## Dataset records

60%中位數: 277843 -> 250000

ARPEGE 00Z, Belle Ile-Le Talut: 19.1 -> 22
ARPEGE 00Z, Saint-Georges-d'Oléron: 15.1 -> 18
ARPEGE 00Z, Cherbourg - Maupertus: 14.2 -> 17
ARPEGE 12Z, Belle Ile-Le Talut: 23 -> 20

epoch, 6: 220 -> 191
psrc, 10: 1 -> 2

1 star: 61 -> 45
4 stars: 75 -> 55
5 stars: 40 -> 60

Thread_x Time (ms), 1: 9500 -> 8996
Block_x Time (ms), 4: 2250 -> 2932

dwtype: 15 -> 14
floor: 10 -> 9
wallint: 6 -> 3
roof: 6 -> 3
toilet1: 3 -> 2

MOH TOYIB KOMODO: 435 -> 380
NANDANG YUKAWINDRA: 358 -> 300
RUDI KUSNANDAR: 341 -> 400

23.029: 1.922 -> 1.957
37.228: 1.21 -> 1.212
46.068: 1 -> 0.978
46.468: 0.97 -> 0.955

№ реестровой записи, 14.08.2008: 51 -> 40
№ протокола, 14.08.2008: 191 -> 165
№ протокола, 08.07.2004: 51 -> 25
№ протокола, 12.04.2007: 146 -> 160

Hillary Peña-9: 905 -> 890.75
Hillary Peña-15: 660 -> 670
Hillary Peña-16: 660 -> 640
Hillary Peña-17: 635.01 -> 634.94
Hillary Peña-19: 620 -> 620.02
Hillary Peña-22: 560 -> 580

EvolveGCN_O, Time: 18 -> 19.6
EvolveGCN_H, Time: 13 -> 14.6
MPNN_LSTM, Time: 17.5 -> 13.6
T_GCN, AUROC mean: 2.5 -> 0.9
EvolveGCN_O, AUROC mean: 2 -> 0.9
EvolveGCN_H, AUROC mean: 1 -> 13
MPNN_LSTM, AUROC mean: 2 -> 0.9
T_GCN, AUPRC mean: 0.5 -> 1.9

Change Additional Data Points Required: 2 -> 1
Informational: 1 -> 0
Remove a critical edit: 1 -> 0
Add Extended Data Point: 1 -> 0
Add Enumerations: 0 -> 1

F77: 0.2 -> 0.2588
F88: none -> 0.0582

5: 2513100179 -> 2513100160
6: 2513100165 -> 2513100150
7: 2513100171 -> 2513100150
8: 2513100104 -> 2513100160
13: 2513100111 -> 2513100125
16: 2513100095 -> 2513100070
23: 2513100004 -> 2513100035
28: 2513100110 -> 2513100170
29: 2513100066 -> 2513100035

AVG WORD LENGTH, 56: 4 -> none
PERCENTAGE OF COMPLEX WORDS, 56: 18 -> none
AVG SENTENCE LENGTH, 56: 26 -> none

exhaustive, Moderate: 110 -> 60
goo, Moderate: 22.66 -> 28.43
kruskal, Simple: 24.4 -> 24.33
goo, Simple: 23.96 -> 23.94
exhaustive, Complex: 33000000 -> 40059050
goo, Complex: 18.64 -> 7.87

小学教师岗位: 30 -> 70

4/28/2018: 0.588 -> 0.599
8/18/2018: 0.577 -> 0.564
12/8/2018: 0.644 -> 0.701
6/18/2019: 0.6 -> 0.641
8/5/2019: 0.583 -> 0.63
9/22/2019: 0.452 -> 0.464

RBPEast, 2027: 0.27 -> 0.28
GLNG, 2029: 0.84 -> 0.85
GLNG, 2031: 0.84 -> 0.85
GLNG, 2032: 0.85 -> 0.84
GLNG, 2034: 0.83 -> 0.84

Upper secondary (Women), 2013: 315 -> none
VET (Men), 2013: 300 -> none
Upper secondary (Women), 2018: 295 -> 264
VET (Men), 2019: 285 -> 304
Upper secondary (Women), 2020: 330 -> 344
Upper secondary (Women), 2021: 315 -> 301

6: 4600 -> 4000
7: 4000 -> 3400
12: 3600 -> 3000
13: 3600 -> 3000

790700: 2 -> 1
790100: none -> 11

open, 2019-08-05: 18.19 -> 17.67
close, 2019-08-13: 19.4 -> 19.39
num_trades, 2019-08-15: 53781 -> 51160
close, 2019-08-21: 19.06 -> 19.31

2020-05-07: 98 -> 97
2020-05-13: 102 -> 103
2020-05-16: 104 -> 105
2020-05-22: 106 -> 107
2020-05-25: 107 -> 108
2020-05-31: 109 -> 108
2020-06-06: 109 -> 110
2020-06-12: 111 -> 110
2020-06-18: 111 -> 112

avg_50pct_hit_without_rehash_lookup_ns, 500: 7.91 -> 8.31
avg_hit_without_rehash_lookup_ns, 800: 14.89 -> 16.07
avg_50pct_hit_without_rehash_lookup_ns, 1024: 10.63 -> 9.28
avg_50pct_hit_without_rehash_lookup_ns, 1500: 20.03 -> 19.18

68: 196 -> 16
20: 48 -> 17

## Aim of the exercise
Output every line above without altering anything.

## Reply
60%中位數: 277843 -> 250000

ARPEGE 00Z, Belle Ile-Le Talut: 19.1 -> 22
ARPEGE 00Z, Saint-Georges-d'Oléron: 15.1 -> 18
ARPEGE 00Z, Cherbourg - Maupertus: 14.2 -> 17
ARPEGE 12Z, Belle Ile-Le Talut: 23 -> 20

epoch, 6: 220 -> 191
psrc, 10: 1 -> 2

1 star: 61 -> 45
4 stars: 75 -> 55
5 stars: 40 -> 60

Thread_x Time (ms), 1: 9500 -> 8996
Block_x Time (ms), 4: 2250 -> 2932

dwtype: 15 -> 14
floor: 10 -> 9
wallint: 6 -> 3
roof: 6 -> 3
toilet1: 3 -> 2

MOH TOYIB KOMODO: 435 -> 380
NANDANG YUKAWINDRA: 358 -> 300
RUDI KUSNANDAR: 341 -> 400

23.029: 1.922 -> 1.957
37.228: 1.21 -> 1.212
46.068: 1 -> 0.978
46.468: 0.97 -> 0.955

№ реестровой записи, 14.08.2008: 51 -> 40
№ протокола, 14.08.2008: 191 -> 165
№ протокола, 08.07.2004: 51 -> 25
№ протокола, 12.04.2007: 146 -> 160

Hillary Peña-9: 905 -> 890.75
Hillary Peña-15: 660 -> 670
Hillary Peña-16: 660 -> 640
Hillary Peña-17: 635.01 -> 634.94
Hillary Peña-19: 620 -> 620.02
Hillary Peña-22: 560 -> 580

EvolveGCN_O, Time: 18 -> 19.6
EvolveGCN_H, Time: 13 -> 14.6
MPNN_LSTM, Time: 17.5 -> 13.6
T_GCN, AUROC mean: 2.5 -> 0.9
EvolveGCN_O, AUROC mean: 2 -> 0.9
EvolveGCN_H, AUROC mean: 1 -> 13
MPNN_LSTM, AUROC mean: 2 -> 0.9
T_GCN, AUPRC mean: 0.5 -> 1.9

Change Additional Data Points Required: 2 -> 1
Informational: 1 -> 0
Remove a critical edit: 1 -> 0
Add Extended Data Point: 1 -> 0
Add Enumerations: 0 -> 1

F77: 0.2 -> 0.2588
F88: none -> 0.0582

5: 2513100179 -> 2513100160
6: 2513100165 -> 2513100150
7: 2513100171 -> 2513100150
8: 2513100104 -> 2513100160
13: 2513100111 -> 2513100125
16: 2513100095 -> 2513100070
23: 2513100004 -> 2513100035
28: 2513100110 -> 2513100170
29: 2513100066 -> 2513100035

AVG WORD LENGTH, 56: 4 -> none
PERCENTAGE OF COMPLEX WORDS, 56: 18 -> none
AVG SENTENCE LENGTH, 56: 26 -> none

exhaustive, Moderate: 110 -> 60
goo, Moderate: 22.66 -> 28.43
kruskal, Simple: 24.4 -> 24.33
goo, Simple: 23.96 -> 23.94
exhaustive, Complex: 33000000 -> 40059050
goo, Complex: 18.64 -> 7.87

小学教师岗位: 30 -> 70

4/28/2018: 0.588 -> 0.599
8/18/2018: 0.577 -> 0.564
12/8/2018: 0.644 -> 0.701
6/18/2019: 0.6 -> 0.641
8/5/2019: 0.583 -> 0.63
9/22/2019: 0.452 -> 0.464

RBPEast, 2027: 0.27 -> 0.28
GLNG, 2029: 0.84 -> 0.85
GLNG, 2031: 0.84 -> 0.85
GLNG, 2032: 0.85 -> 0.84
GLNG, 2034: 0.83 -> 0.84

Upper secondary (Women), 2013: 315 -> none
VET (Men), 2013: 300 -> none
Upper secondary (Women), 2018: 295 -> 264
VET (Men), 2019: 285 -> 304
Upper secondary (Women), 2020: 330 -> 344
Upper secondary (Women), 2021: 315 -> 301

6: 4600 -> 4000
7: 4000 -> 3400
12: 3600 -> 3000
13: 3600 -> 3000

790700: 2 -> 1
790100: none -> 11

open, 2019-08-05: 18.19 -> 17.67
close, 2019-08-13: 19.4 -> 19.39
num_trades, 2019-08-15: 53781 -> 51160
close, 2019-08-21: 19.06 -> 19.31

2020-05-07: 98 -> 97
2020-05-13: 102 -> 103
2020-05-16: 104 -> 105
2020-05-22: 106 -> 107
2020-05-25: 107 -> 108
2020-05-31: 109 -> 108
2020-06-06: 109 -> 110
2020-06-12: 111 -> 110
2020-06-18: 111 -> 112

avg_50pct_hit_without_rehash_lookup_ns, 500: 7.91 -> 8.31
avg_hit_without_rehash_lookup_ns, 800: 14.89 -> 16.07
avg_50pct_hit_without_rehash_lookup_ns, 1024: 10.63 -> 9.28
avg_50pct_hit_without_rehash_lookup_ns, 1500: 20.03 -> 19.18

68: 196 -> 16
20: 48 -> 17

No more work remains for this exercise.